/---

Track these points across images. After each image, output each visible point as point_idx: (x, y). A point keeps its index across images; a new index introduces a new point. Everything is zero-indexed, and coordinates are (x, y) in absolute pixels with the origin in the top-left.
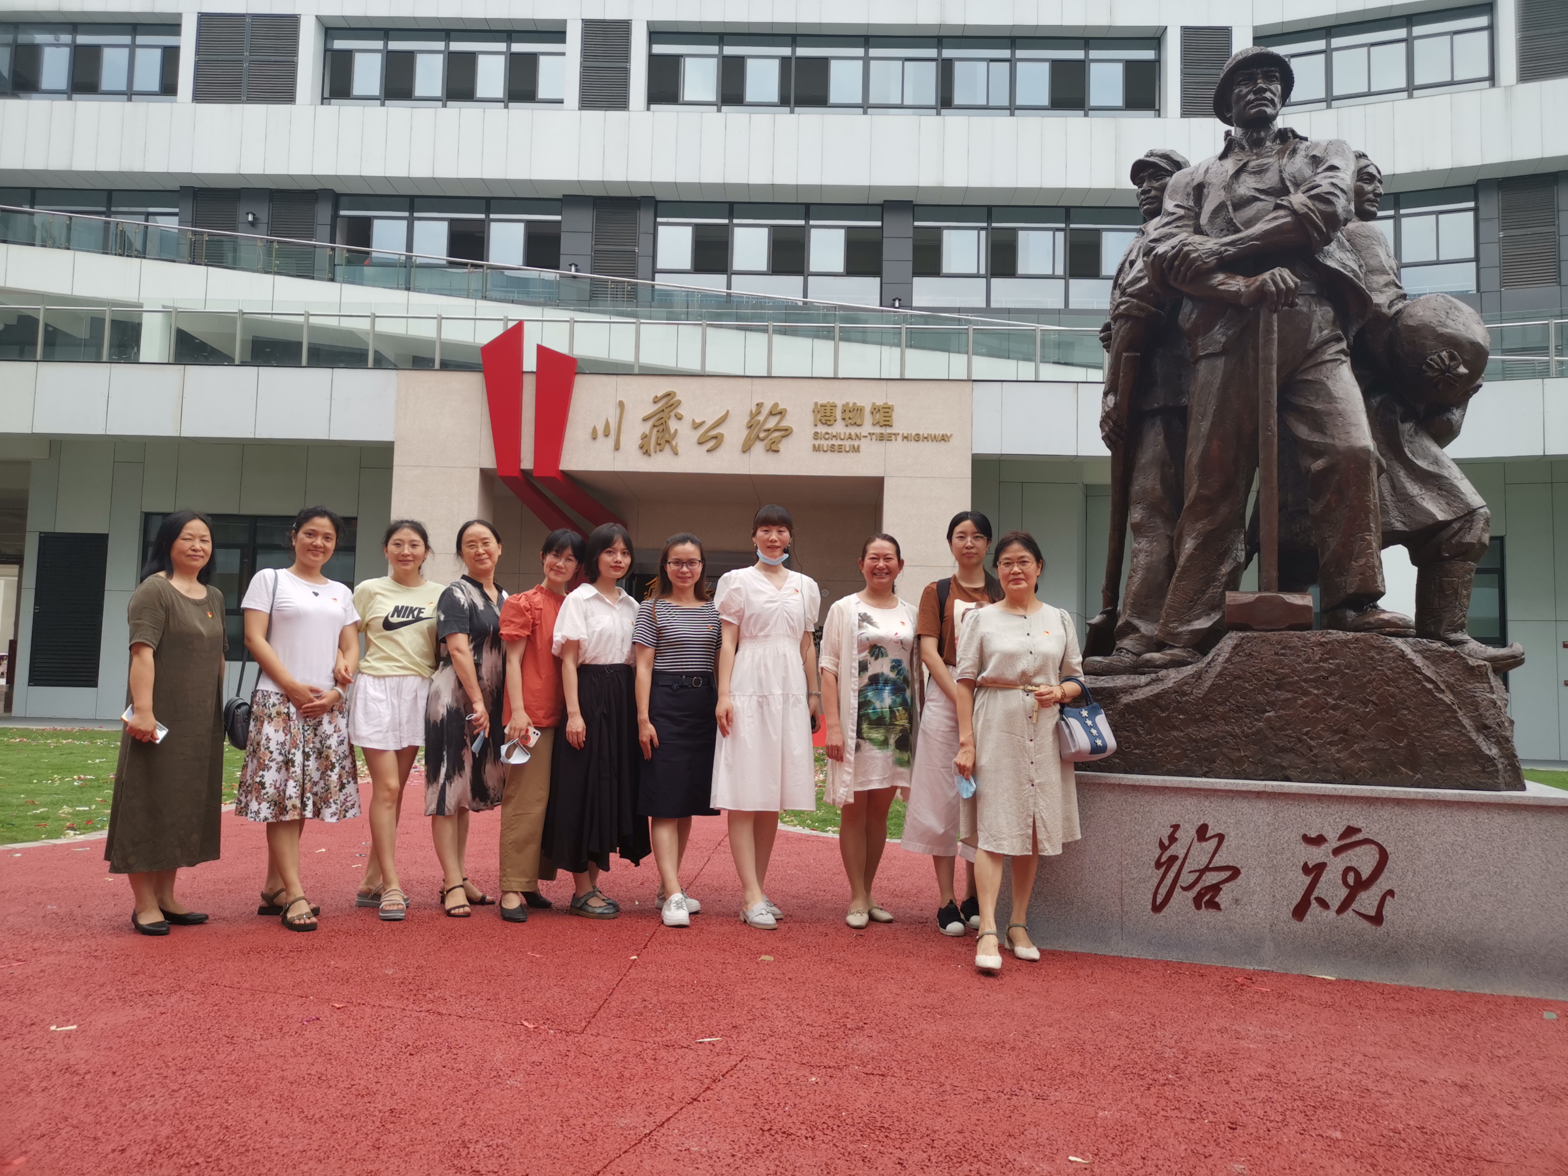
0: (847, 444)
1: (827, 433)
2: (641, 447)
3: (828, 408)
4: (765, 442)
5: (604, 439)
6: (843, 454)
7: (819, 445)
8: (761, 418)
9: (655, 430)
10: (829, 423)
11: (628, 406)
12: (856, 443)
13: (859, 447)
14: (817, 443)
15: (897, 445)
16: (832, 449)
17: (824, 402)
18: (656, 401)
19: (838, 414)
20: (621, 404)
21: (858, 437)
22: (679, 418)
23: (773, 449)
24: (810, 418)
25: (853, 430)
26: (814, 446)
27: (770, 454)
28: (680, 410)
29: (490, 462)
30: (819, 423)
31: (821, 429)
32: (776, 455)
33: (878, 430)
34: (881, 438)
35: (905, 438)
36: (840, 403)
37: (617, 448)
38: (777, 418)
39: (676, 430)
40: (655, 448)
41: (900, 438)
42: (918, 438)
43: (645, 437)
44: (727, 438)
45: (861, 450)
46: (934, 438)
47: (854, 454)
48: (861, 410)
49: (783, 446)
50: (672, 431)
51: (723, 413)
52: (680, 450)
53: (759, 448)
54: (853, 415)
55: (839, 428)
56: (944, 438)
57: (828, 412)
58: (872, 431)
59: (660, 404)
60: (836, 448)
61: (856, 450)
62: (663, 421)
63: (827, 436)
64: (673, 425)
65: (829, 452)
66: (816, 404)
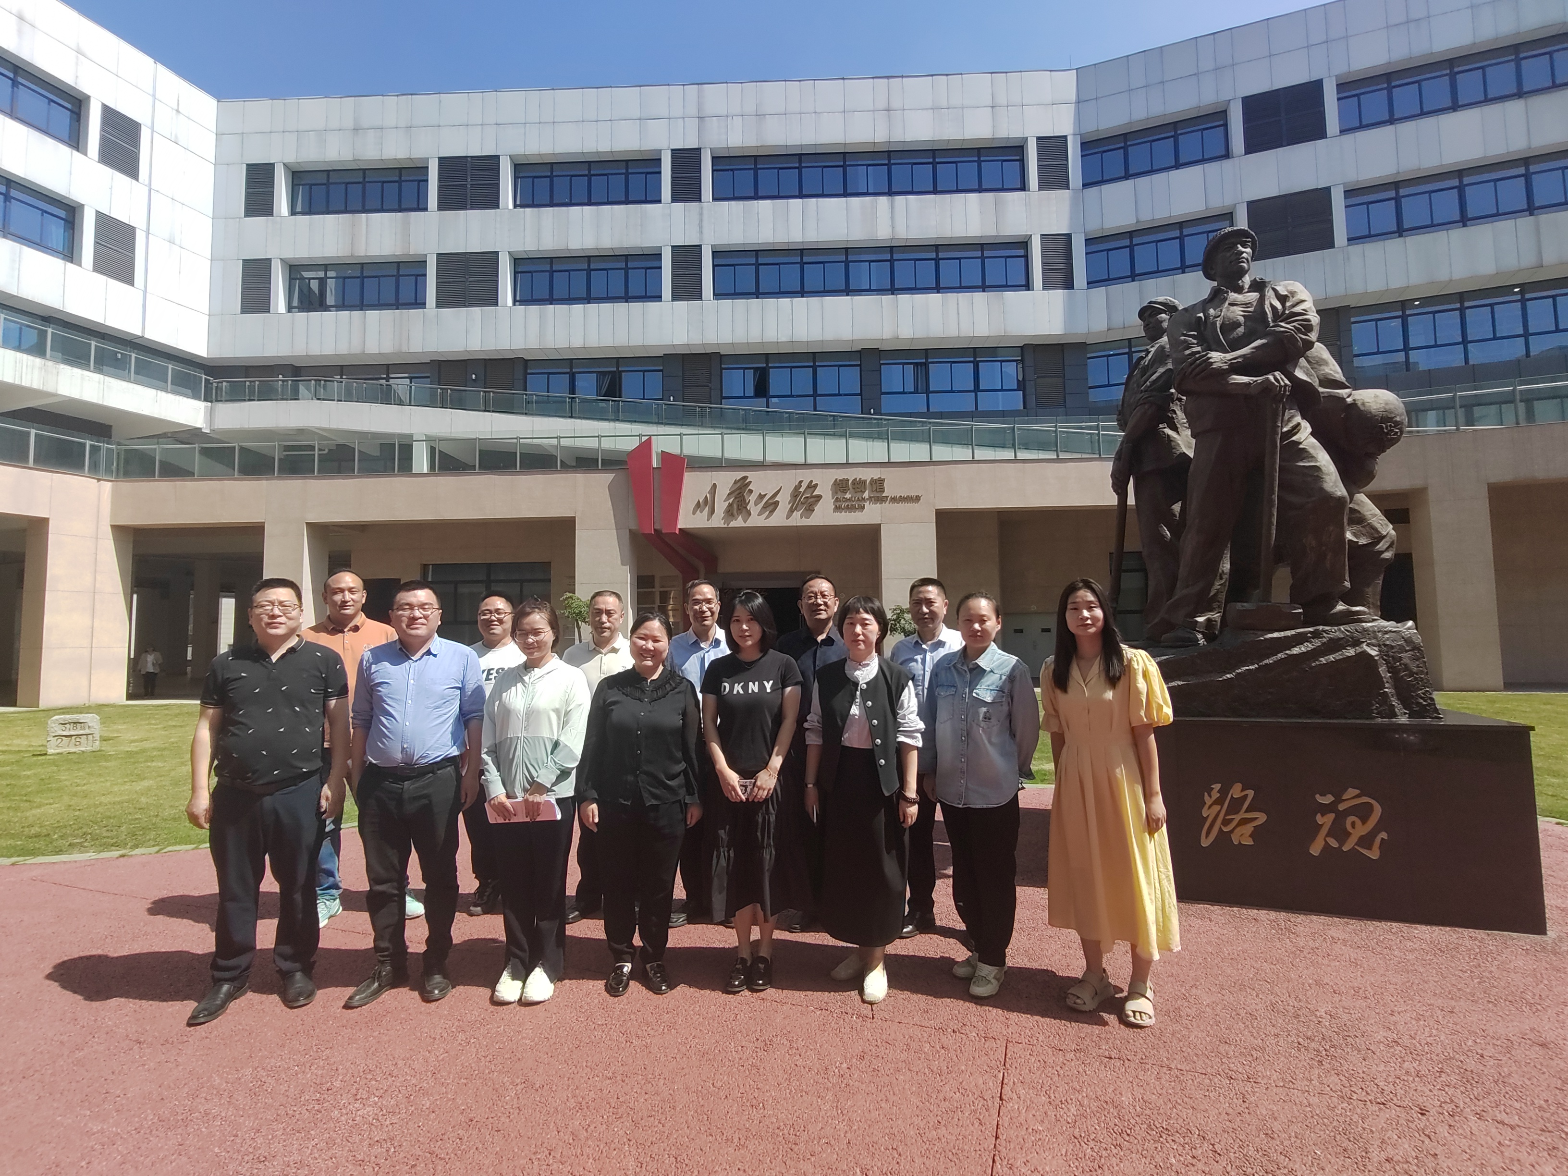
0: (857, 504)
1: (843, 498)
2: (727, 513)
3: (844, 482)
4: (805, 505)
5: (704, 508)
6: (855, 511)
7: (838, 506)
8: (801, 491)
10: (844, 491)
11: (719, 488)
12: (861, 504)
13: (863, 506)
14: (837, 504)
15: (887, 505)
16: (847, 508)
17: (840, 479)
18: (736, 482)
19: (850, 486)
20: (714, 487)
21: (863, 500)
22: (751, 492)
23: (810, 510)
24: (832, 489)
25: (859, 495)
26: (835, 507)
27: (807, 513)
28: (751, 488)
29: (635, 525)
30: (838, 491)
31: (839, 495)
32: (812, 513)
33: (875, 495)
34: (877, 500)
35: (894, 500)
36: (850, 479)
37: (712, 514)
38: (812, 490)
39: (750, 500)
40: (736, 513)
41: (889, 500)
42: (900, 499)
43: (730, 506)
44: (781, 504)
45: (865, 508)
46: (911, 499)
47: (861, 511)
48: (864, 483)
49: (815, 507)
50: (747, 501)
51: (778, 489)
52: (751, 513)
53: (800, 509)
54: (859, 485)
55: (851, 494)
56: (920, 499)
57: (843, 485)
58: (871, 496)
59: (739, 485)
60: (849, 507)
62: (740, 494)
63: (843, 500)
64: (747, 497)
65: (845, 510)
66: (836, 481)
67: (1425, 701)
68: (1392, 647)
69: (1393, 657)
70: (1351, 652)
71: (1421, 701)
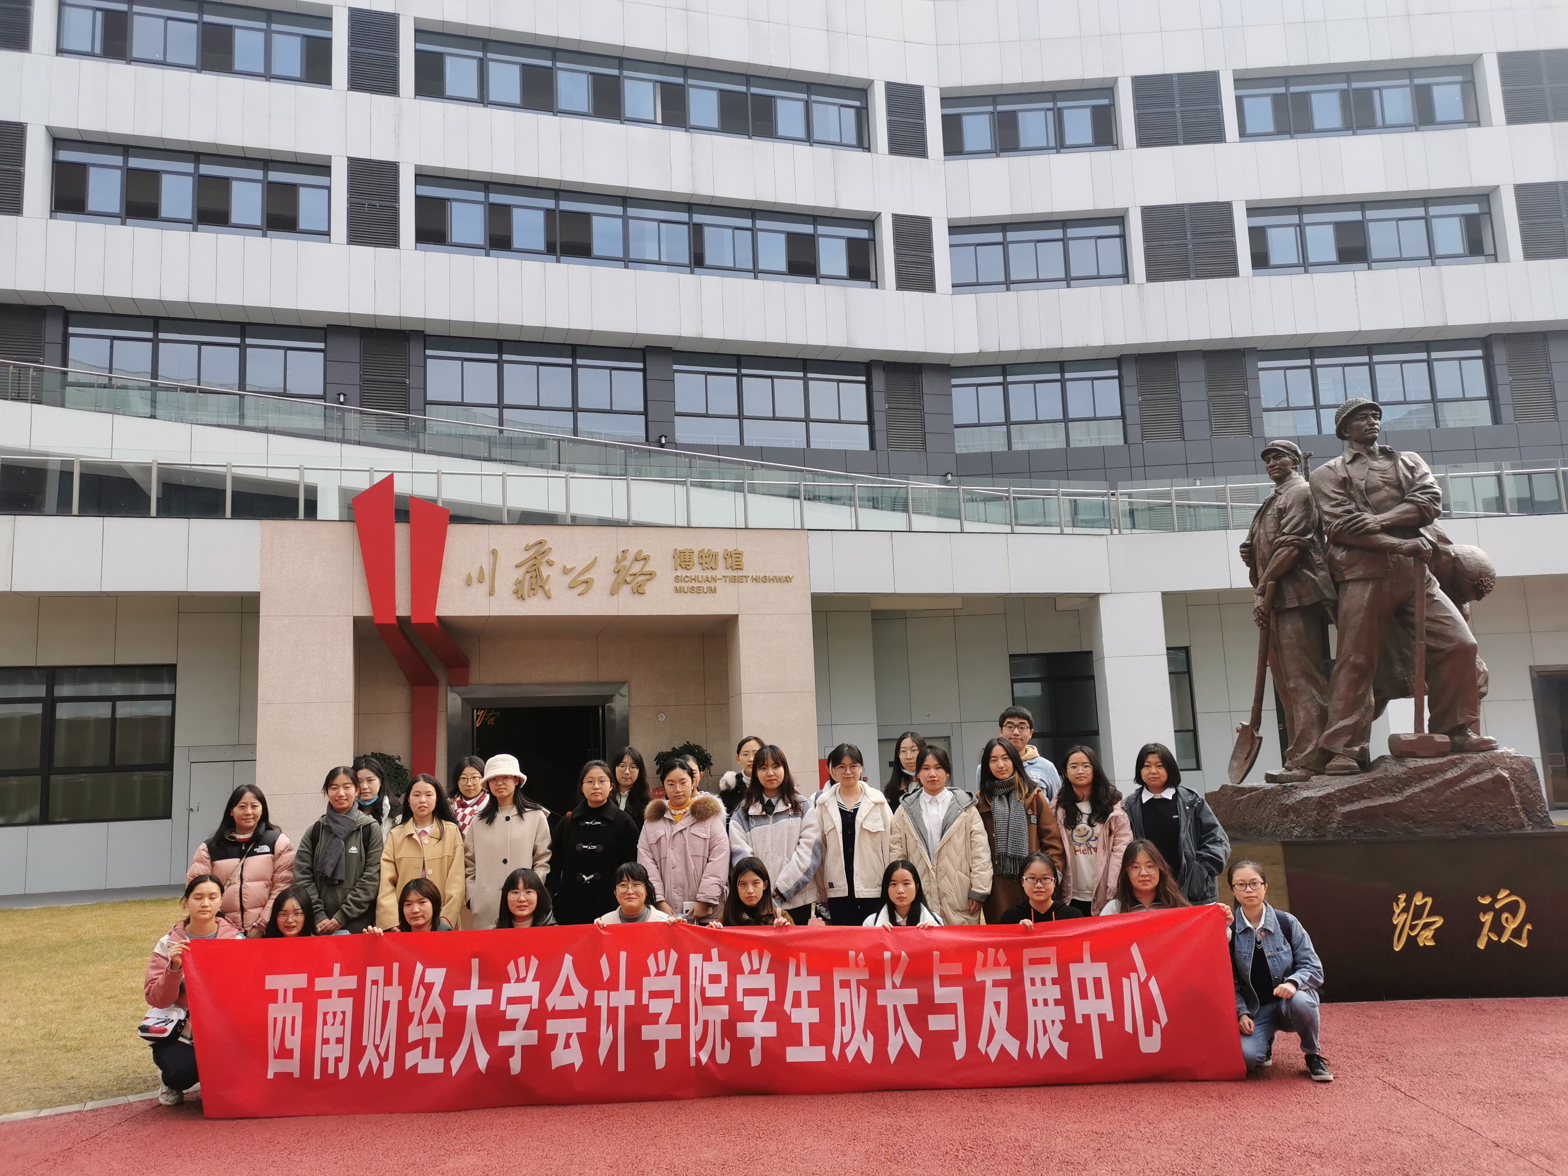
0: (705, 585)
1: (687, 577)
2: (516, 592)
3: (687, 554)
4: (632, 585)
5: (479, 585)
6: (702, 595)
7: (680, 587)
8: (626, 563)
9: (529, 575)
10: (688, 567)
11: (501, 555)
12: (713, 585)
13: (715, 588)
14: (678, 585)
15: (749, 586)
16: (692, 590)
17: (682, 549)
18: (527, 549)
19: (696, 559)
20: (494, 553)
21: (714, 579)
22: (550, 564)
23: (639, 591)
24: (670, 562)
25: (709, 573)
26: (676, 588)
27: (637, 596)
28: (551, 557)
29: (364, 609)
30: (679, 567)
31: (682, 573)
32: (642, 597)
33: (730, 573)
34: (734, 580)
35: (755, 580)
36: (696, 550)
37: (491, 594)
38: (642, 562)
39: (549, 576)
40: (529, 593)
41: (749, 580)
42: (765, 580)
43: (519, 583)
44: (596, 582)
45: (717, 591)
46: (778, 580)
47: (712, 595)
48: (715, 556)
49: (648, 588)
50: (545, 576)
51: (592, 559)
52: (553, 594)
53: (626, 590)
54: (708, 559)
55: (696, 571)
56: (788, 580)
57: (687, 557)
58: (726, 575)
59: (531, 553)
60: (695, 589)
61: (713, 591)
62: (536, 567)
63: (687, 579)
64: (545, 571)
65: (689, 594)
66: (675, 550)
67: (1542, 814)
68: (1517, 770)
69: (1517, 778)
70: (1488, 776)
71: (1539, 814)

\---

■ Goal of the exercise
Please reproduce exactly the lines in the listing above from the one containing "25: (853, 430)" through the one containing "65: (829, 452)", both included, and nothing more.

■ Final answer
25: (853, 430)
26: (814, 446)
27: (770, 454)
28: (680, 410)
29: (490, 462)
30: (819, 423)
31: (821, 429)
32: (776, 455)
33: (878, 430)
34: (881, 438)
35: (905, 438)
36: (840, 403)
37: (617, 448)
38: (777, 418)
39: (676, 430)
40: (655, 448)
41: (900, 438)
42: (918, 438)
43: (645, 437)
44: (727, 438)
45: (861, 450)
46: (934, 438)
47: (854, 454)
48: (861, 410)
49: (783, 446)
50: (672, 431)
51: (723, 413)
52: (680, 450)
53: (759, 448)
54: (853, 415)
55: (839, 428)
56: (944, 438)
57: (828, 412)
58: (872, 431)
59: (660, 404)
60: (836, 448)
61: (856, 450)
62: (663, 421)
63: (827, 436)
64: (673, 425)
65: (829, 452)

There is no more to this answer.